While Nate figures the alert is probably just a custody dispute and suggests they let the police handle the case, Sam insists on pursuing the Honda. When it stops at a gas station and they see the driver go inside, she manages to peek inside the car and sees a little girl asleep in the back seat, making her all the more determined to continue the pursuit. The longer they give chase, the closer they get to rescuing the child, but the closer they also get to incurring the wrath of the sadistic criminal holding her hostage.
The End Result
Still, the realism of the scenario hits home more than the typical found footage ghost or monster story, even though the logistics of having the protagonists so far away from the villain for the majority of the movie minimize any chance for scares. There's also an admirable Hitchcockian element that for stretches feels like Rear Window at 60 miles per hour. The acting, which is key for this type of film, is solid enough to maintain the naturalness, albeit the bickering, circular nature of the dialogue makes it all feel a bit too realistic at times. One glaring lack of realism, however, is the absence of police support -- an understandably necessary plot device that nonetheless feels false (at least, I hope it is) and adds (intentionally?) to the sense of helplessness viewers feel throughout the film.

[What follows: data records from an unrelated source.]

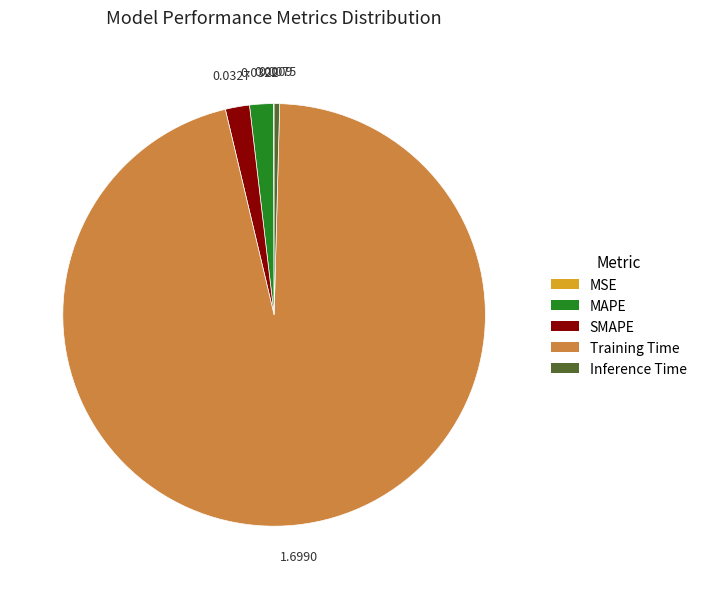

Between Training Time and MAPE, which is larger?

Training Time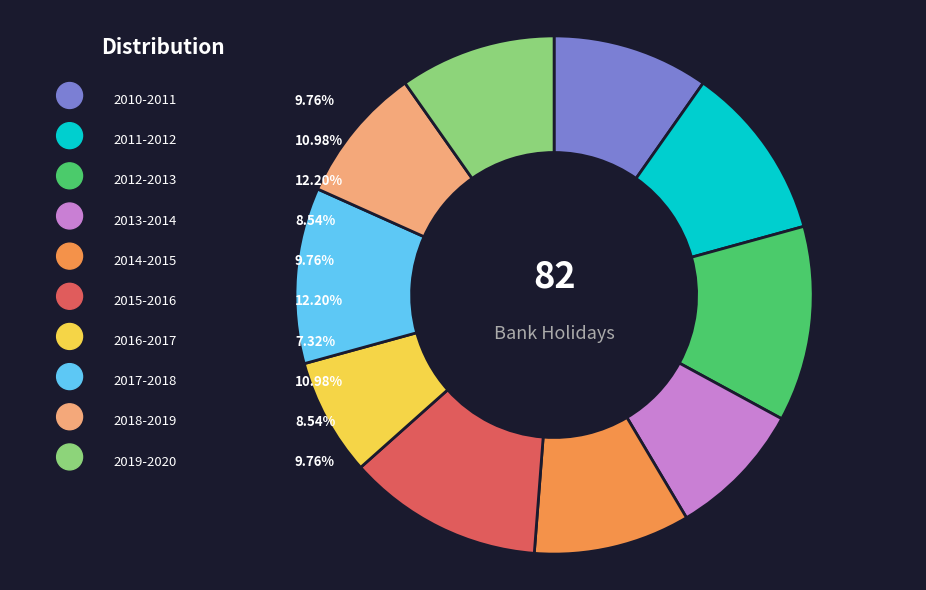

Count the number of slices in the pie.

10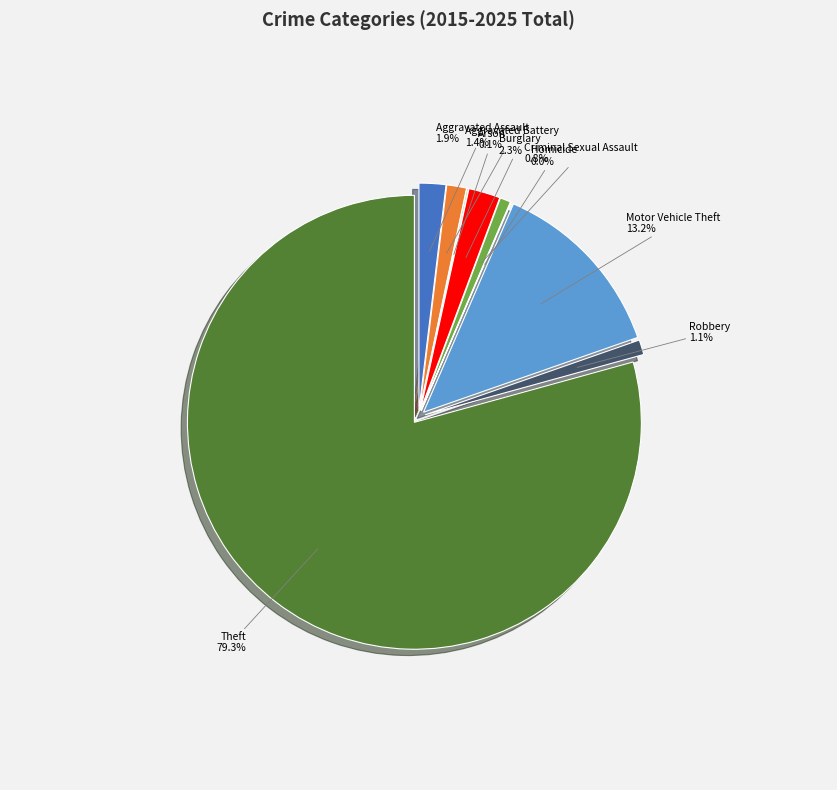

True or false: Aggravated Battery accounts for 11% of the total.

False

Frustration may very well be the emotion first-time writer-director Kerry Bellessa wanted to instill, as it would certainly reflect the feelings of anyone whose loved one was kidnapped, but it doesn't make for a very entertaining experience -- especially when part of the frustration is the unfulfilled promise of the film. And at some point, you have to wonder if the whole thing feels a bit exploitive of the Amber Alert program.
- Acting: C+ (Solid, considering the characters are flat and their relationship not fleshed out.)
- Direction: C (Generates some tense moments, but they're too few and far between.)
- Script: D+ (An interesting concept goes underdeveloped.)
- Gore/Effects: C (None required in the plot.)
- Overall: C (A wonderfully conceived but frustratingly executed thriller.)
Amber Alert is directed by Kerry Bellessa and is rated R by the MPAA for some disturbing content and sexual references. Release date: November 2, 2012 (on demand October 1).